→ What you have to do:
Please quote the records word for word, from the line containing "# How to use the program" through the end of the records, including both ends.
───── Stored data
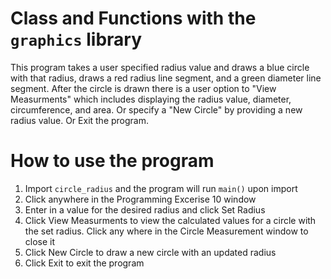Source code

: # Class and Functions with the `graphics` library
This program takes a user specified radius value and draws a blue circle with that radius, draws a red radius line segment, and a green diameter line segment. After the circle is drawn there is a user option to "View Measurments" which includes displaying the radius value, diameter, circumference, and area. Or specify a "New Circle" by providing a new radius value. Or Exit the program.

# How to use the program
1) Import `circle_radius` and the program will run `main()` upon import
2) Click anywhere in the Programming Excerise 10 window
3) Enter in a value for the desired radius and click Set Radius
4) Click View Measurments to view the calculated values for a circle with the set radius. Click any where in the Circle Measurement window to close it
5) Click New Circle to draw a new circle with an updated radius
6) Click Exit to exit the program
──────────
→ Completed task:
# How to use the program
1) Import `circle_radius` and the program will run `main()` upon import
2) Click anywhere in the Programming Excerise 10 window
3) Enter in a value for the desired radius and click Set Radius
4) Click View Measurments to view the calculated values for a circle with the set radius. Click any where in the Circle Measurement window to close it
5) Click New Circle to draw a new circle with an updated radius
6) Click Exit to exit the program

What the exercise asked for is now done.